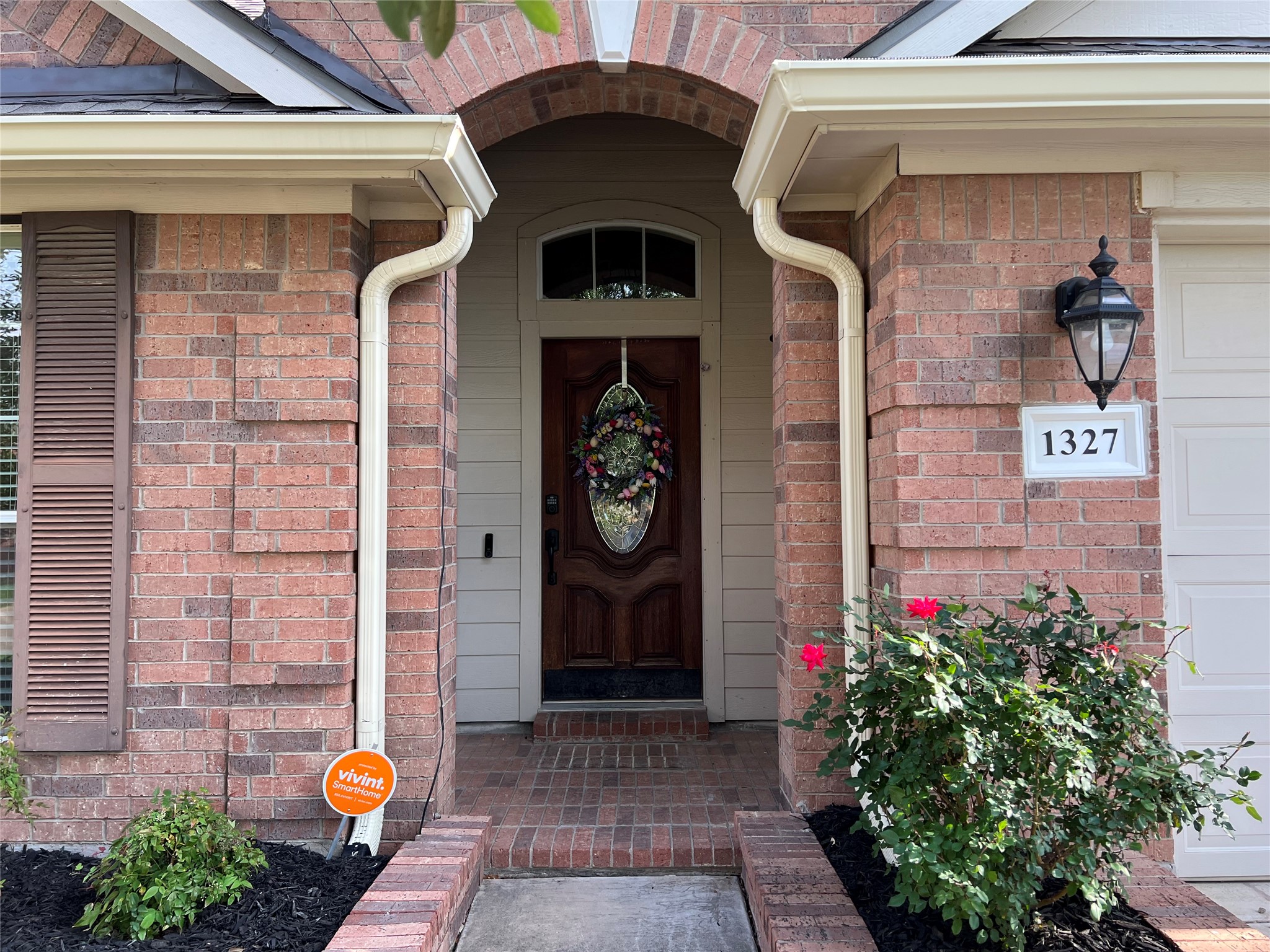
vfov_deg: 53.1
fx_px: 954
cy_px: 476
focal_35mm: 26
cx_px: 635
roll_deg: +0.4
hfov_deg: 67.3
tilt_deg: +4.0
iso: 50
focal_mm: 5.7
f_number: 1.5
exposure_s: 1/353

######

● Problem requirements: The line containing "hfov_deg: 67.3" marks the start. Reproduce it and all lines after it through the end of the listing, exactly and alone.

● Result of this exercise:
hfov_deg: 67.3
tilt_deg: +4.0
iso: 50
focal_mm: 5.7
f_number: 1.5
exposure_s: 1/353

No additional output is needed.